うつの苦しみは、本人と体験した人にしかわかりません。
私も自分がうつになるまでは、うつの苦しみを理解していなかったと思っています。
実際になってみたら、そこから抜け出せるまで本当に苦しい思いをしました。
でも克服した今は、少しでも危険な兆候が見えたらすぐに対処できるようになりました。もちろん置かれた状況によっては必ずしも回避できるわけではないと思いますが、少なくとも自分が発信する危険信号には気づけるようになっています。
(→もしかしてうつかも?人に言えないと悩む前に気づいてほしい5つのシグナル)
そこで私がどうやってうつを克服したかをお伝えしたいと思います。
同じ苦しみの中にいるあなたが少しでも前を向けるようにお手伝いできたら嬉しいです。
もくじ
HSPと防衛的悲観主義
私がうつになったそもそものベースは、HSPだからかもしれません。
人の気持ちに深入りせず「仕事」と割り切っていれば、乗り越えられたのかもしれないという気もしないではありません。
HSPとは敏感・繊細で、強すぎる感受性を持っているという気質のこと。
(→【HSP】人より敏感で感受性の強い気質「HSP」は生きづらい?)
うつになった当時は自分がHSPだとは気づいていませんでしたが、それを自覚した今でも、私のやってきたことは間違っていたとは思いません。
人の気持ちに寄り添えない自分にはなりたくないですから。
私の失敗は、我慢してしまったことだけです。
そして私には、もうひとつ特性のようなものがあります。
それが「防衛的悲観主義」です。
とあるセミナーで私が防衛的悲観主義者だと教えてもらったことがあったので、HSPを知らなかった当時の私は、その「防衛的悲観主義」というのが自分の気質のようなものだと認識していました。
防衛的悲観主義とは、簡単にいえば物事において常に最悪の事態を想定して臨むことです。
私の場合はたぶんHSPという気質から自然に生まれたものだと思います。
私は常に最悪を想定して、その事態にどう対応するかまでを決めてから行動を起こす習慣が身についています。
最悪な事態が起きた時に自分が受ける精神的ダメージを減らすために心の準備をする、といったところでしょうか。
その結果、行動を起こせないことも多々あります。
早い話が「石橋を叩いて渡る」どころか「石橋を叩いて渡らない」といった感じです。
でも渡らないことで起こるデメリットも考えるから、抜け出せなくなることもしばしばあります。周囲には「よくそこまでネガティヴな発想ができるね」と呆れられることも。
そんな豆腐メンタルですから、そりゃ追い込まれても当然ですよね。
うつになった原因、つきまとう義務感と変化への恐怖
私がうつになったのは仕事が原因ですが、おそらくHSPの繊細すぎる気質も一因だったと思います。
……いや、私の後任者も3ヶ月で笑顔が消えたらしいから、上司の無神経ぶりはHSPでなくても破壊力が半端じゃなかったのかもしれません。
ともあれ、私のうつは主に仕事が原因でした。
うつになった私は、常に自分を責め続けながらも義務感に囚われ続けていました。
うつになった詳細な過程は、途中まで書いて現段階で下書きとして保存してありますが、思い出すだけで潰されそうになるので、なかなか筆が進みません。
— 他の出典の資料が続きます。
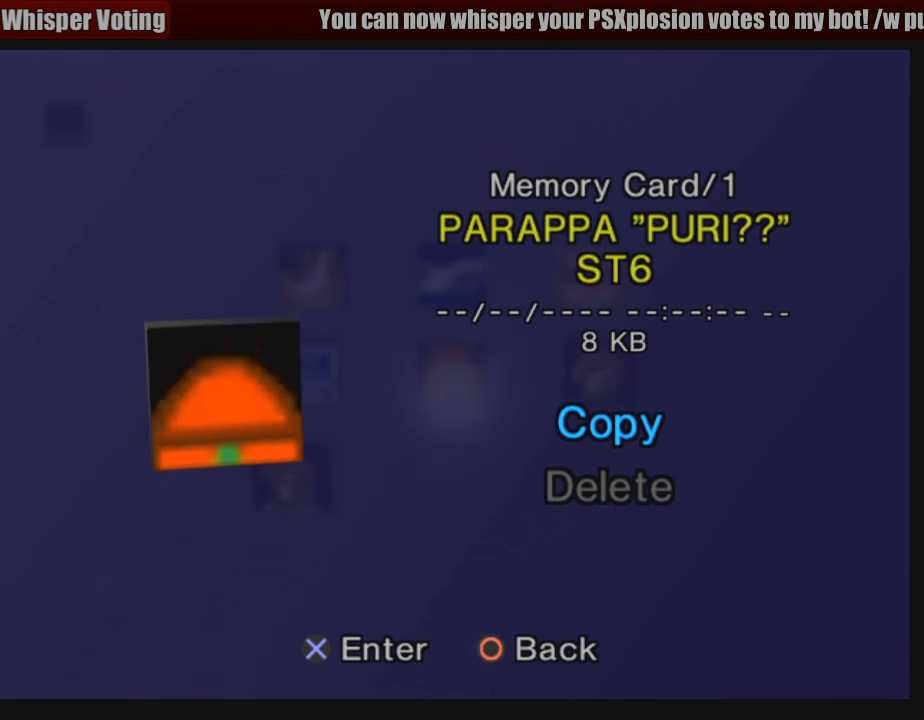
Gameplay with a controller (PlayStation layout); each line is a JSON object with the inputs held at the frame after it. "events" lists button and stick changes between this image and that frame as [ms after this image, input, new state], when the widget could be followed in between. Not read: L3 R3.
{"buttons": [], "events": [[333, "DPAD_DOWN", "down"], [400, "CROSS", "down"], [433, "DPAD_DOWN", "up"], [500, "CROSS", "up"]]}
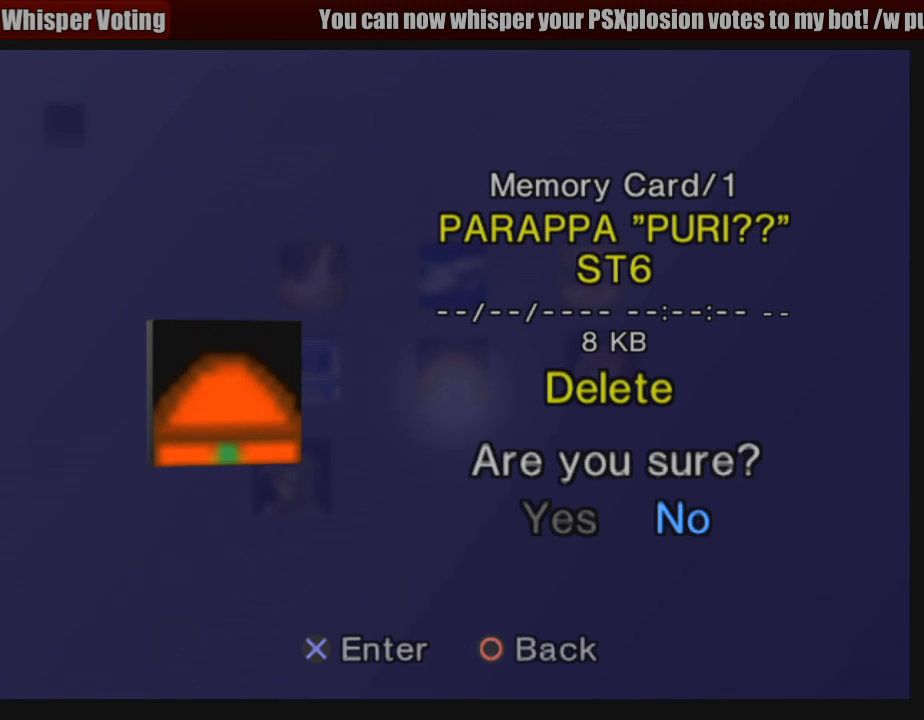
{"buttons": ["DPAD_LEFT"], "events": [[450, "DPAD_LEFT", "down"]]}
また、公開することでHSPの方が読んでくださったとして、共感して引きずられてしまう懸念もあるため躊躇しています。
書き終わってから改めて公開するか迷うことにします。
簡単に状況だけ説明すると、当時の私は派遣会社に勤務していました。
業務内容は派遣業におけるすべての業務。事務処理、営業、コーディネーターを結果的に一人で背負わされました。
主に仕事のことが原因でうつになった私ですが、とにかく「辞めることは許されない」「逃げるわけにはいかない」という考えは消せませんでした。
私が辞めることで迷惑がかかると思い込んでいた、派遣スタッフさんや客先のこと。
そして、環境の変化への恐怖心。
「仕事を辞めたらもう就職はできないかもしれない」
「新しい職場で出会う人たちと馴染めないかもしれない」
人と接することが疲労に繋がるHSPにとって、新たな環境に身を置くことはものすごく勇気の要ることなんです。
そんな考えに陥っていたせいで、医者から何度も何度も休職や転職を勧められても「それだけは出来ません」と言い続けていました。
たったひとつの拠り所
うつのせいですべてに興味がなくなり、それまで休みのたびに足を運んでいた好きなバンドのライブやモータースポーツ観戦にも、全く興味がなくなっていました。
それでも、精神科に通って抗うつ剤を服用するようになってからは、唯一の心の拠り所として私が応援しているレーシングドライバーのブログは、たまに読むことができていました。
私がそのドライバーのファンになったのは、ご本人には失礼だと思いますが、初めて会った時に私と同じメンタルの匂いを感じたからなんです。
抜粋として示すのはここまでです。